The mirror shattered.

Something behind the wall screamed.

Siobhan

She landed in a room and immediately knew where she was.

Eden's bedroom.

The one she'd helped her move into years ago. The cracked window. The tangle of posters. The stack of notebooks on the nightstand, pages half-torn and overused.

She heard crying.

Muffled. Behind the closet door.

Siobhan's legs wobbled as she approached. She opened the door.

Eden sat curled in the corner. Not ghostly. Not spectral. Just human. Rocking. Crying.

Behind her stood another Siobhan—arms crossed, leaning in the doorway like a judgment made flesh.

"I told her to toughen up," the double said flatly. "Said the crowd was supposed to be cruel. That it meant she was earning it."

Siobhan's throat tightened.

"She needed a friend," her double said. "She got a coach."

The crying stopped.

Eden stood.

Her eyes were empty.

"You were always better at being seen than at seeing me."

The closet door slammed shut.

Malik

He landed in what looked like a stage—but upside-down, backward. A negative of reality. The only light came from a single overhead spotlight.

In its glow: a chair.

On it—himself.

Younger. Calmer. Confident.

He was sitting across from Eden in a parking lot. She was holding a script—no jokes, just truth. Raw, angry, honest.

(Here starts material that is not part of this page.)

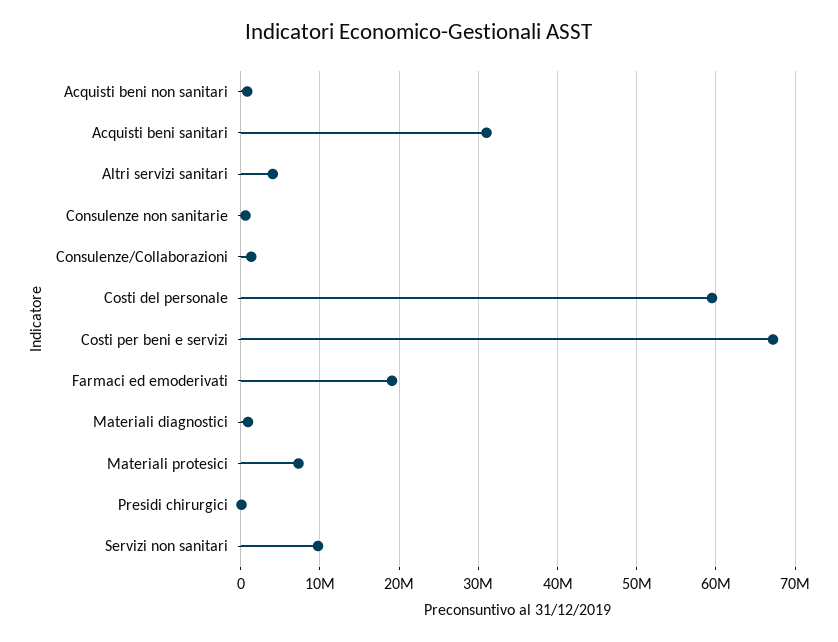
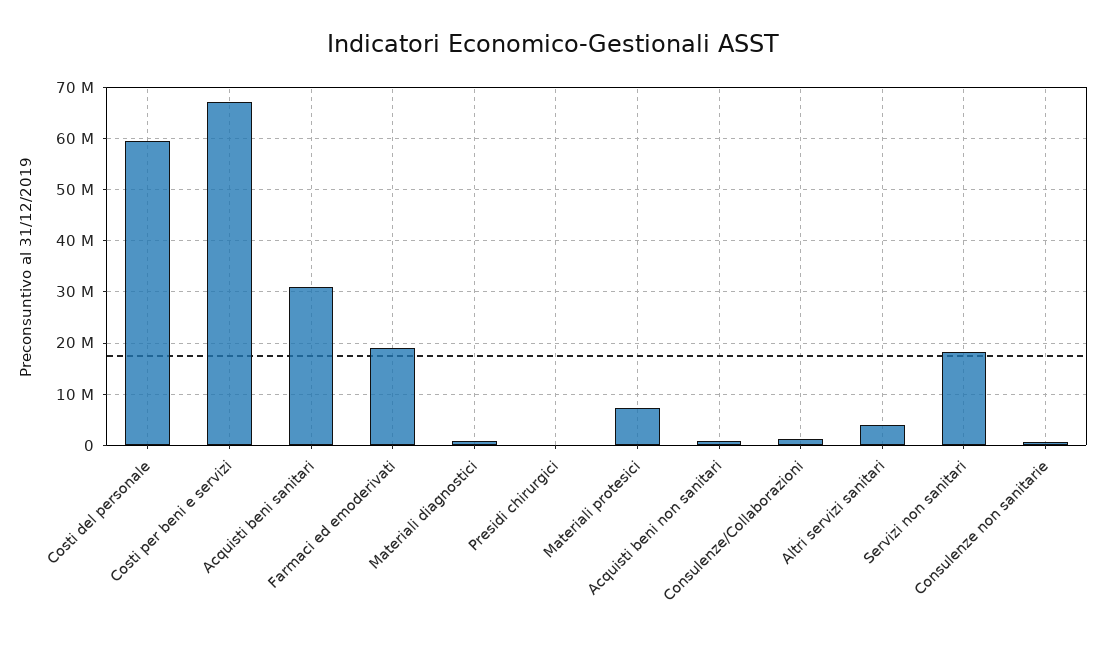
Servizi non sanitari: 10000000 -> 18000000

"Can you read it?" she'd asked that night.

On the stage, he watched himself nod, scan the pages—and shake his head.

"Stick to what works," his double said.

The scene looped.

Over and over.

"Stick to what works. Stick to what works."

The line became rhythmic. A mantra. A cage.

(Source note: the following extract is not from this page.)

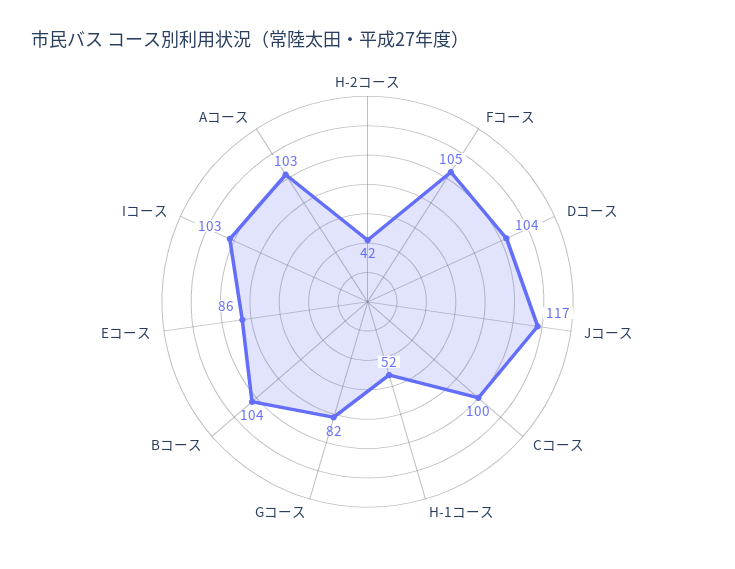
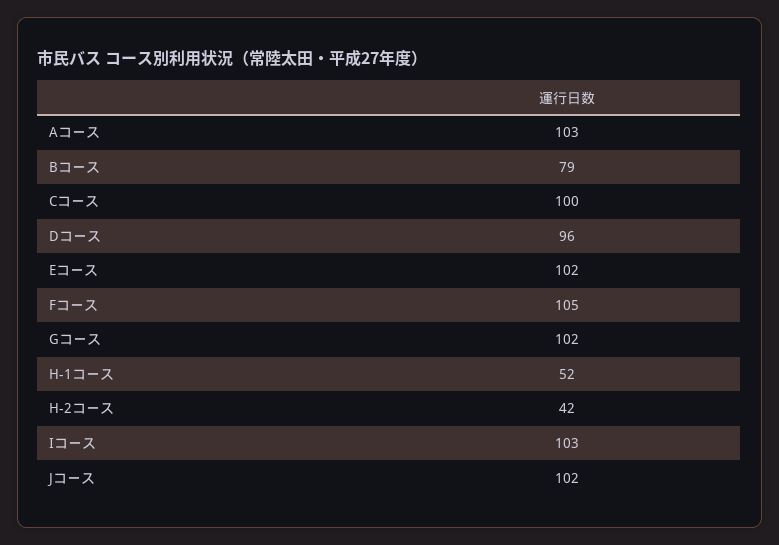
Dコース: 104 -> 96
Jコース: 117 -> 102
Gコース: 82 -> 102
Bコース: 104 -> 79
Eコース: 86 -> 102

"You made her a brand," whispered a voice. "You helped polish the mask."

The spotlight blinked out.

Jonah

A hallway.

It stretched into the distance, endless and straight, lined with portraits of Eden at every stage of her life.

Smiling.

Crying.

Cracking.

He walked. Slowly.

As he passed each frame, they began to bleed—not blood, but ink. Thick black streams dripped down the canvas, pooling on the floor. In the liquid, her jokes formed:

"I never wanted to be funny…"

"You don't listen unless I'm smiling…"

"Why does pain only matter when it rhymes?"

At the end of the hallway stood a single door.

He opened it.

Inside—an empty dressing room. Cold. Dim.

On the table: a single ticket.

To her last show.

Unused.

He stared at it.

He hadn't gone. Had told her he was busy. "Next time," he'd said.

There wasn't one.

The ticket ignited in blue fire.

And outside, the house screamed.

Rooms folded. Hallways spun. The manor turned in on itself like a dying star.

But beneath the storm, beneath the carnage and the crumbling walls, a laugh rose up through the floorboards.

Not cruel.

Not mocking.

Just tired.

A final laugh.

One that had been waiting to be heard.